In other words, if logic suggests that an omniscient and benevolent God who wants us to believe in him would arrange provisions as necessary to make us believe in him, what would those provisions be? If we can deduce what they would be, and if we then see such provision in evidence around us, while this does not prove God exists necessarily, it would defeat the argument that the lack of such provision indicates no such God exists.

What is the provision of making us believe?

If the act of making one believe were dependent, let us say, on empirical evidence, sense-impression evidence, then those people not in a position to see Christ with their eyeballs, and those people not in a position to assess the credibility of surviving documents could not be made to believe. Paradoxically, this means that if Omnipotence wants you to believe in him, He would have to use a means more obvious than empirical sense impressions, not less.

If the act of making one believe were dependent, let us say, on a philosophical argument, on logic and reason, then those people not inclined by nature nor trained by education in logical reasoning would be in a position to be made to believe. Paradoxically, this means that if Omnipotence wants you to believe in him, he would have to use a means more obvious than philosophical argument (which is the type of argument you are asking me to produce), not less.

This would seem to imply, if the Omnipotent God is a logical and elegant creator of Man, that there must be something in man, some provision, or faculty or innate knowledge or readily-available means, a means available even to the blind and to the unlettered, to come to know God.

This something, whatever it is, would have to be as ubiquitous and ever-present as, for example, the faculty called the conscience, by which we become aware of moral truths. A man does not need a university education to have a healthy conscience, nor does he need a law degree, (indeed, my experience at law school implied that getting a law degree hindered the health of the conscience, at least for some students) nor does he need to look at some historical event with his eyeball to hear what his conscience tells him. Theoretically, this faculty by which men come to know God would be as ready to hand as the conscience, if such a faculty existed.

To make things even easier, this faculty would be not only always on call and not only ready to hand, it would operate to lure men toward it even if they were unaware of it.

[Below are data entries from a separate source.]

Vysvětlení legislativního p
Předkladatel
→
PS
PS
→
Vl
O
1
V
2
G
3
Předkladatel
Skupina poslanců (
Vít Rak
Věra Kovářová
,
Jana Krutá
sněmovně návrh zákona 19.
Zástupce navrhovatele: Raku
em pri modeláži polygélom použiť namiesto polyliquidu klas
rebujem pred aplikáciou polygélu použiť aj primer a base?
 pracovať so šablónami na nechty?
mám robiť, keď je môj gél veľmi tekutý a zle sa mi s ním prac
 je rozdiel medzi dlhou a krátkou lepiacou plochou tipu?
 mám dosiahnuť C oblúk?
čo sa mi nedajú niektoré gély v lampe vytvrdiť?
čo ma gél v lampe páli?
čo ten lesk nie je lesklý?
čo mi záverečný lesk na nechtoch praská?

It would be instinctive as well as instructive, and it would appear in all nations and all periods of history. Well, while there may be other explanations, we can at the very least say that if there were such a faculty or god-seeking instinct in man, then religion of some sort would be universal in all human cultures, including the prehistoric ones.

On the other hand, if religion is an abortive science, it would appear only in unscientific cultures; if religion is a brain disease, it would appear in families and tribes that carry the disease gene; if religion is a product of priest craft or civic control, it would appear only in civil polities and not in primitive tribes, and so on. We can dismiss at least some other possible models for the origin of religion based on their lack of universalism.

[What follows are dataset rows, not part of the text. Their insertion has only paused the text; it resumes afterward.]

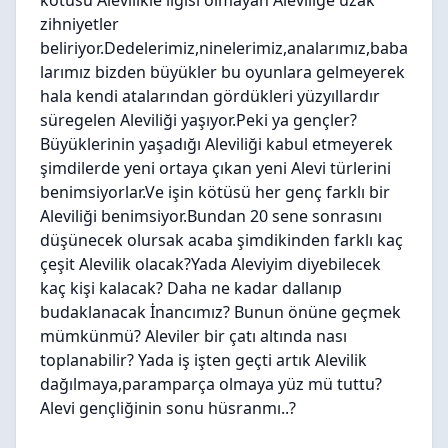
kötüsü Alevilikle ilgisi olmayan Aleviliğe uzak
zihniyetler
beliriyor.Dedelerimiz,ninelerimiz,analarımız,baba
larımız bizden büyükler bu oyunlara gelmeyerek
hala kendi atalarından gördükleri yüzyıllardır
süregelen Aleviliği yaşıyor.Peki ya gençler?
Büyüklerinin yaşadığı Aleviliği kabul etmeyerek
şimdilerde yeni ortaya çıkan yeni Alevi türlerini
benimsiyorlar.Ve işin kötüsü her genç farklı bir
Aleviliği benimsiyor.Bundan 20 sene sonrasını
düşünecek olursak acaba şimdikinden farklı kaç
çeşit Alevilik olacak?Yada Aleviyim diyebilecek
kaç kişi kalacak? Daha ne kadar dallanıp
budaklanacak İnancımız? Bunun önüne geçmek
mümkünmü? Aleviler bir çatı altında nası
toplanabilir? Yada iş işten geçti artık Alevilik
dağılmaya,paramparça olmaya yüz mü tuttu?
Alevi gençliğinin sonu hüsranmı..?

Could this faculty be, for example, as easy as asking?

Because that is exactly what I did back when I was an atheist, and I was immediately and unambiguously answered, and deluged with a plethora, nay, a pleorama of evidence. So my experience, at least, confirms this model.

Could this faculty be alive, something poured into the asker who asks, something given as freely as a gift at Christmastime? This, at least, is what my experience and what Christian doctrine says it is.

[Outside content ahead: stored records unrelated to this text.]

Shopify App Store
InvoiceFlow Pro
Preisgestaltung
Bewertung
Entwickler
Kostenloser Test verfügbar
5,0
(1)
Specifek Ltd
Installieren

The advantage of having the faculty of belief be a living spirit, of course, is that then belief can be maintained even by those persons without the saintly strength of character to maintain an unpopular belief in the face of scorn, adversity, and oppression.

Such a living spirit could also correct moral errors and confirm an unusual sanctity on the teaching of those who repeated his words — which, again, is both in keeping with my personal experience and with mainstream Church doctrine. This is both what has always been taught, and what I myself can personally attest.